Your task is to transcribe each record exactly and to omit every image.
== INPUT DATA
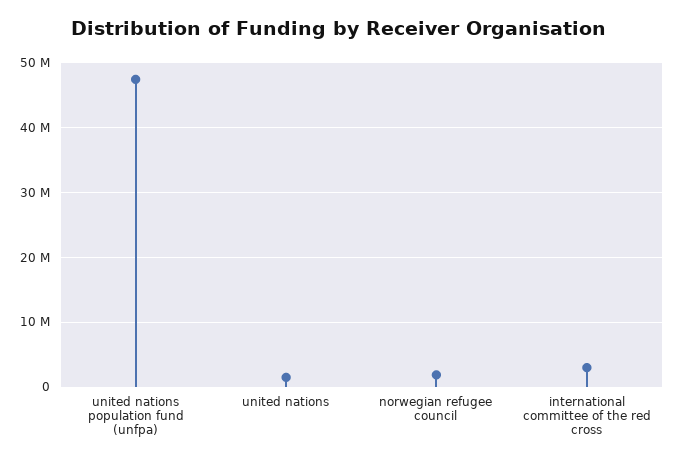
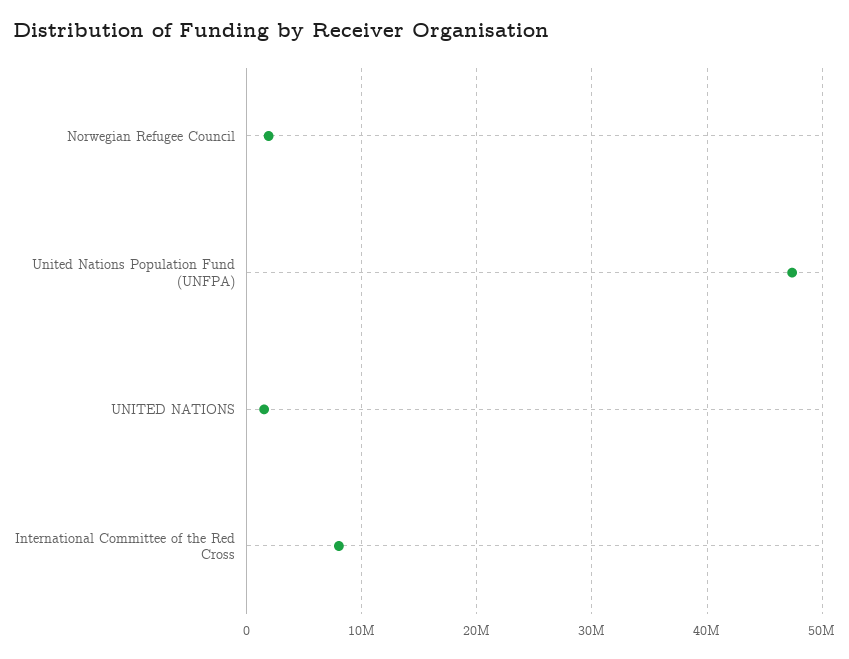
  {
    "united nations population fund (unfpa)": 47000000,
    "united nations": 2000000,
    "norwegian refugee council": 2000000,
-   "international committee of the red cross": 3000000
+   "international committee of the red cross": 8000000
  }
====
■ SOLUTION TO THE PROBLEM
  {
    "united nations population fund (unfpa)": 47000000,
    "united nations": 2000000,
    "norwegian refugee council": 2000000,
-   "international committee of the red cross": 3000000
+   "international committee of the red cross": 8000000
  }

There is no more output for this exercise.